Company Has Its Private Eye On Businesses
Kimmons Investigative Services, Inc. is proof that a handshake no longer forms a sound enough base for lots of business deals in the Lone Star State.
Witness the case of a Houston bank with an oil man about to default on a $3 million loan. The oil man claimed poverty. The bank suspected otherwise.
Enter Kimmons Investigative Services, Inc., a Houston investigations and security firm.
In slightly more than a week, the firm ha combed public records in Houston and state records in Austin to find numerous companies and real estate holdings belonging to the oil man
In all, it produced a report more than a half-inch thick showing assets of more than $7 million.
Rob Kimmons, a former Houston police sergeant and a private investigator, runs Kimmons Investigative Services, Inc., which has completed 450 investigations and is now taking in $15,000 to $20,000 a month in investigation fees.
Two Austin banks and several Houston banks use the firm to help track hidden assets belonging to bad-loan customers.

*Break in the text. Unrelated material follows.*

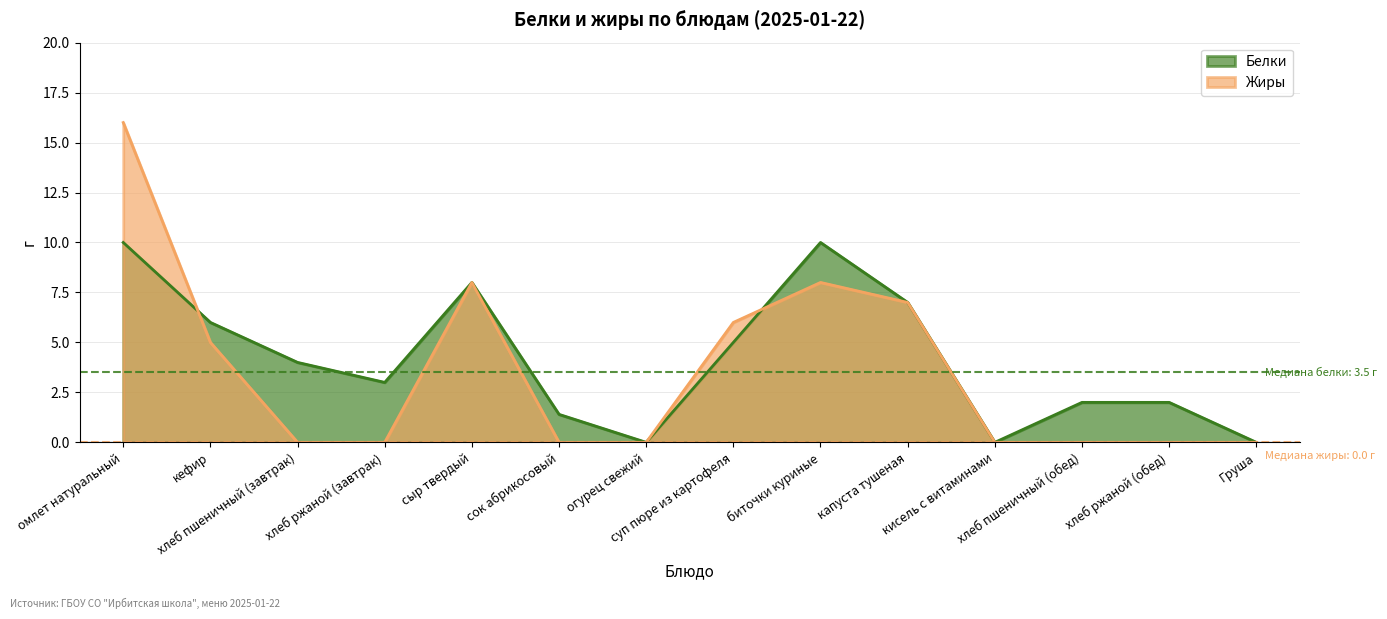

How many interior local valleys does the Белки series have?

3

Other clients include investors checking out potential business partners, creditors looking into bankruptcy cases, and divorcees looking for their spouses’ secret wealth. The company uses only public records – county and state tax records, business filings, and court records – to track its targets.

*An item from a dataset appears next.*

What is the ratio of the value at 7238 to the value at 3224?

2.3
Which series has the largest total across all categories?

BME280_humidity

The firm charges $1,500 plus expenses for an investigation and $500 for a smaller report called a “pre-client check.”
One Austin investor was considering an offer to become co-owner in an office building here with a Tennessee businessman, each putting up several million dollars into the deal.
The Tennessee man even came up with $20,000 cash as a show of his good faith and financial heft.
But a further check by Kimmons Investigative Services, Inc. showed the Tennessee man had virtually no assets. His business address turned out to be a Nashville parking garage.
Although the company does much of its work around Houston, it sees Austin as an area ripe with opportunity.
“If you’ve got a lot of growth, you’ve got a lot of people coming in.” said Mike Guidry, the company’s executive Vice-President. “A number of them are flimflam people.”